Dopytujemy o szczepienia, bo ich wymóg od 12 maja jest zniesiony m.in. dla podróżnych przybywających do USA. – Musieliśmy wysłać łazika półtora miesiąca wcześniej. Musieliśmy podjąć decyzję wtedy, a nie teraz. Wtedy to były tylko doniesienia medialne i nie mogliśmy na nich bazować, bo koszt wysłania łazika to jest około 50 tysięcy złotych – twierdzi profesor Łaski. 

Przekazuje przy tym, że z uwagi na wymienione czynniki wspólnie z kołem naukowym podjęto decyzję o rezygnacji z wyjazdu. Dodaje przy tym, że przez nie drużyna nie byłaby w tym roku w stanie zawalczyć o podium. – Jeżeli mam jako osoba zarządzająca zespołem podjąć decyzję, czy jest szansa na wygraną i wydać duże pieniądze, to muszę być zdroworozsądkowy. Chodzi o publiczne środki, więc nie może być to nieprzemyślana decyzja – tłumaczy Paweł Łaski.

Podkreśla przy tym, że pieniądze nie były przy rezygnacji czynnikiem decydującym. Próbę przypisania politykom odpowiedzialności za obecną sytuację nazywa z kolei nieuzasadnioną i krzywdzącą dla zespołu. – My zawsze otrzymywaliśmy wsparcie finansowe z różnych instytucji, jeśli tylko o nie wystąpiliśmy. Posłowie i posłanki nas wspierali, przykładem pan Krzysztof Lipiec. Też otrzymaliśmy od rektora zapewnienie, że dostaniemy środki na wyjazd studentów koła w minimalnym składzie. Jednak czynnik ludzki zadecydował, że nie możemy tego zrobić – tłumaczy profesor.

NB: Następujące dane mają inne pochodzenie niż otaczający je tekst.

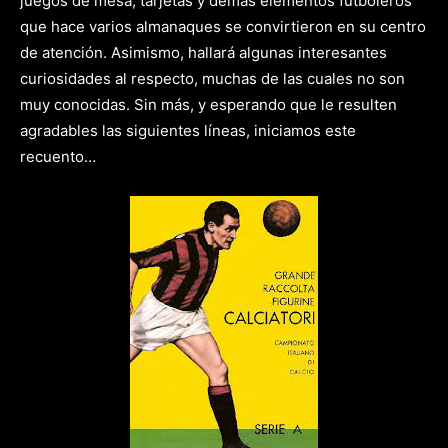
juegos de mesa, tarjetas y demás elementos futboleros
que hace varios almanaques se convirtieron en su centro
de atención. Asimismo, hallará algunas interesantes
curiosidades al respecto, muchas de las cuales no son
muy conocidas. Sin más, y esperando que le resulten
agradables las siguientes líneas, iniciamos este
recuento…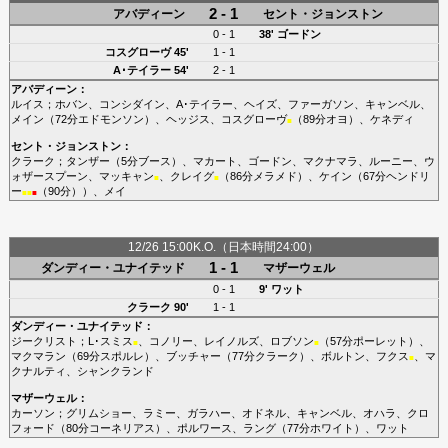
2 - 1
アバディーン
セント・ジョンストン
0 - 1
38'
ゴードン
コスグローヴ
45'
1 - 1
A･テイラー
54'
2 - 1
アバディーン
：
ルイス
；
ホバン
、
コンシダイン
、
A･テイラー
、
ヘイズ
、
ファーガソン
、
キャンベル
、
メイン
（72分
エドモンソン
）、
ヘッジス
、
コスグローヴ
（89分
オヨ
）、
ケネディ
■
セント・ジョンストン
：
クラーク
；
タンザー
（5分
ブース
）、
マカート
、
ゴードン
、
マクナマラ
、
ルーニー
、
ウ
ォザースプーン
、
マッキャン
、
クレイグ
（86分
メラメド
）、
ケイン
（67分
ヘンドリ
■
■
ー
（90分））、
メイ
■
■
■
12/26 15:00K.O.（日本時間24:00）
1 - 1
ダンディー・ユナイテッド
マザーウェル
0 - 1
9'
ワット
クラーク
90'
1 - 1
ダンディー・ユナイテッド
：
ジークリスト
；
L･スミス
、
コノリー
、
レイノルズ
、
ロブソン
（57分
ポーレット
）、
■
■
マクマラン
（69分
スポルレ
）、
ブッチャー
（77分
クラーク
）、
ボルトン
、
フクス
、
マ
■
クナルティ
、
シャンクランド
マザーウェル
：
カーソン
；
グリムショー
、
ラミー
、
ガラハー
、
オドネル
、
キャンベル
、
オハラ
、
クロ
フォード
（80分
コーネリアス
）、
ポルワース
、
ラング
（77分
ホワイト
）、
ワット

Dodaje również, że z wspominanego już Ministerstwa Edukacji i Nauki starano się pozyskać środki na rozbudowę łazika, ale „Impuls” nie spełniał konkretnych kryteriów jako koło naukowe. 

Zespół przygotowuje się teraz do European Rover Challenge, które planowane są na wrzesień i odbędą się w Kielcach. – Bliski mi jest rozwój kierunku Automatyka i Robotyka, ponieważ studenci pokazują, że nasz region jest naprawdę zaawansowany technicznie i technologicznie. Do konkretnych zawodów szukani są zawsze wybitni studenci, którzy zarabiają później naprawdę duże pieniądze. To nie jest prosty kierunek, bo to wysiłek naukowy, wysiłek programistyczny, ale potem jest satysfakcja z osiągniętej pracy i płacy – podsumowuje profesor Paweł Łaski.